_Your objective:_ In the text below about Haq Nawaz Jhangvi, print word for word the passage that opens with the words "- Cause of death: Assassination" and closes with "Islamic scholar (1952–1990)".

[Opening Text segment section]

Chief Sipah-e-Sahaba Pakistan
- In office 6 September 1986 – 22 February 1990
- Preceded by: None (office created)
- Succeeded by: Isar ul-Haq Qasmi

Personal life
- Born: 1952 Chela, Jhang District, Punjab, Pakistan
- Died: 22 February 1990 (aged 37–38)
- Cause of death: Assassination by Gunshots
- Children: Masroor Nawaz Jhangvi
- Political party: Sipah-e-Sahaba

Religious life
- Religion: Islam
- Denomination: Sunni
- School: Hanafi
- Movement: Deobandi

= Haq Nawaz Jhangvi =

Pakistani Islamic scholar (1952–1990)

Haq Nawaz Jhangvi (Punjabi/, romanized: Ḥaq Nawāz Jhangvī; 1952 - 23 February 1990) was a Pakistani and a Deobandi Islamic scholar who founded the Sipah-e-Sahaba Pakistan, a Sunni Deobandi alleged terrorist group known for its anti-Shia thoughts, on 6 September 1986.

Jhangvi was assassinated on 22 February 1990 by suspected Shia militants.

==Early life and education==
Haq Nawaz Jhangvi was born in 1952 in Chela, a village in the Jhang District of West Punjab, into a small land-holding Punjabi family of the Jat-Sipra clan to Wali Muhammad, having memorized the Qur'an by heart in two years before studying Qur'anic recitation and Arabic grammar and then pursuing higher Islamic studies at the Darul Ulum Kabirwala, where he spent five years, and Jamia Khairul Madaris Multan, where he spent seven years, mainly focusing on hadith, becoming an Imam (prayer leader) at a Toba Tek Singh mosque and later a khatib at a Jhang mosque, in 1973.

[Closing Text segment section]
[Opening Source material section]

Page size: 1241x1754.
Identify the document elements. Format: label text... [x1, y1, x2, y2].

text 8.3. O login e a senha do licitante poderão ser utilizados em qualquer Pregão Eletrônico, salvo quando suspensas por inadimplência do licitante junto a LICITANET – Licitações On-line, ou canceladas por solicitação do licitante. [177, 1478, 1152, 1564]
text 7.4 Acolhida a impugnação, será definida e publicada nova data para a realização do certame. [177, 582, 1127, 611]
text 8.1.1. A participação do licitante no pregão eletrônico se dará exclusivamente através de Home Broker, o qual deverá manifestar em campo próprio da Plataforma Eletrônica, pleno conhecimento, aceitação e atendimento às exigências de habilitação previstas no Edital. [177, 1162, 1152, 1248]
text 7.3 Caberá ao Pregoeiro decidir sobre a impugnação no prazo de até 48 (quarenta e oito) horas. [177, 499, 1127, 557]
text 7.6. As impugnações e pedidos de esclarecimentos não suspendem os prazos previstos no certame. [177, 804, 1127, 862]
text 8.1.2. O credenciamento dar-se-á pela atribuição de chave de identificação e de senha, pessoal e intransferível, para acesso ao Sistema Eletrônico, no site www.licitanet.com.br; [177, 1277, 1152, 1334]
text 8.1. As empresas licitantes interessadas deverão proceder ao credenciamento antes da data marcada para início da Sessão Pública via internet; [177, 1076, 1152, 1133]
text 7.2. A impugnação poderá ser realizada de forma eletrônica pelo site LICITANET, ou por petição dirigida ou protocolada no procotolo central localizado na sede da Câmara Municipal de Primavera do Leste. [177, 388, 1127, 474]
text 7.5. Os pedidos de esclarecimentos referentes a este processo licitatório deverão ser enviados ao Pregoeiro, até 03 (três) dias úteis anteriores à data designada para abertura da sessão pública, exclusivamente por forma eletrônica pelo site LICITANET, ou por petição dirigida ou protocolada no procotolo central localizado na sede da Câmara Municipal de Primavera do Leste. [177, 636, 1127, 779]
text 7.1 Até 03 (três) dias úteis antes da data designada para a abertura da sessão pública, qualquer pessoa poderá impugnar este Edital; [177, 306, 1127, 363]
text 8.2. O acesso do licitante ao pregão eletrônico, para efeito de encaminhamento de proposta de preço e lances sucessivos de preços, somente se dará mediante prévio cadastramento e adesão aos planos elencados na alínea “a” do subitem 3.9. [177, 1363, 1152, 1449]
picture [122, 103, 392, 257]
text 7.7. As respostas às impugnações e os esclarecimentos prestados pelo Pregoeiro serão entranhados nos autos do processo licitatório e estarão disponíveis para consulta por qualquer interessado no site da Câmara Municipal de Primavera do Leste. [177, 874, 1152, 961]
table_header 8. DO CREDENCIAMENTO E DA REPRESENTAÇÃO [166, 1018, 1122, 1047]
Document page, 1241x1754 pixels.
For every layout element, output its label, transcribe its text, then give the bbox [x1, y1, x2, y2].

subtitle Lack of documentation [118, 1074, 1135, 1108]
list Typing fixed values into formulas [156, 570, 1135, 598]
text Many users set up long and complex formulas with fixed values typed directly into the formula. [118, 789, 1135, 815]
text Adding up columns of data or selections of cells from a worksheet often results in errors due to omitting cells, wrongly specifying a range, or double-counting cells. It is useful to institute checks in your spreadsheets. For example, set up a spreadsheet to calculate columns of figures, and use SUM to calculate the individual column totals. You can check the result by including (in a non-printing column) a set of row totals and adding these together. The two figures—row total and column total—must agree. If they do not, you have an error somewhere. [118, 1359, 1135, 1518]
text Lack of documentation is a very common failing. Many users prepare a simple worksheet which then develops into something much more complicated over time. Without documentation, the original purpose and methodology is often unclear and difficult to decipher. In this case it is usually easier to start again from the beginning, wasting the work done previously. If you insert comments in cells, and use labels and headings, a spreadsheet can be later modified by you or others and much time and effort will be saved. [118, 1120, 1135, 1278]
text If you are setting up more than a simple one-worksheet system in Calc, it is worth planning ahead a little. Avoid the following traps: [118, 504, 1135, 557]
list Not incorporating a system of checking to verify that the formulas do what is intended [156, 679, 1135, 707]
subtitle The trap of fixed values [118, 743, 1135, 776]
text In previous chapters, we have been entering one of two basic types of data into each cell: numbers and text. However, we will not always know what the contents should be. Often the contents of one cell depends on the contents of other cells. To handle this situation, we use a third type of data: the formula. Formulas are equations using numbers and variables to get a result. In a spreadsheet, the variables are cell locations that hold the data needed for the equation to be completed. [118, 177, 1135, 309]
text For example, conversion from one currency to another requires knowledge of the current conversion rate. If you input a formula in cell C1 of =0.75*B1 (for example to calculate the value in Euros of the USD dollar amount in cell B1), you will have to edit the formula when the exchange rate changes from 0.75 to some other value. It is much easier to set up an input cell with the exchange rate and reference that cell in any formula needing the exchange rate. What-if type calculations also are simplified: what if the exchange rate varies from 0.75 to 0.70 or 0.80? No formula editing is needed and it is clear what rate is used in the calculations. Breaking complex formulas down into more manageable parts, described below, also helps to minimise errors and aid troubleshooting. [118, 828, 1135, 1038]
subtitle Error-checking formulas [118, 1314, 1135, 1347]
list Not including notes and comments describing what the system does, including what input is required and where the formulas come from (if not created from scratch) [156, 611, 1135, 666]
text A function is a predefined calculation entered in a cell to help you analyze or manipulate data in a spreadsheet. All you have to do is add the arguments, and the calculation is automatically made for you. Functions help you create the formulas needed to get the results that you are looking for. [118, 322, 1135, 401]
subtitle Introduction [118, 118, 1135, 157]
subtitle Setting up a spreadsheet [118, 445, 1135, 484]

[Closing Source material section]

_Completed exercise:_
- Cause of death: Assassination by Gunshots
- Children: Masroor Nawaz Jhangvi
- Political party: Sipah-e-Sahaba

Religious life
- Religion: Islam
- Denomination: Sunni
- School: Hanafi
- Movement: Deobandi

= Haq Nawaz Jhangvi =

Pakistani Islamic scholar (1952–1990)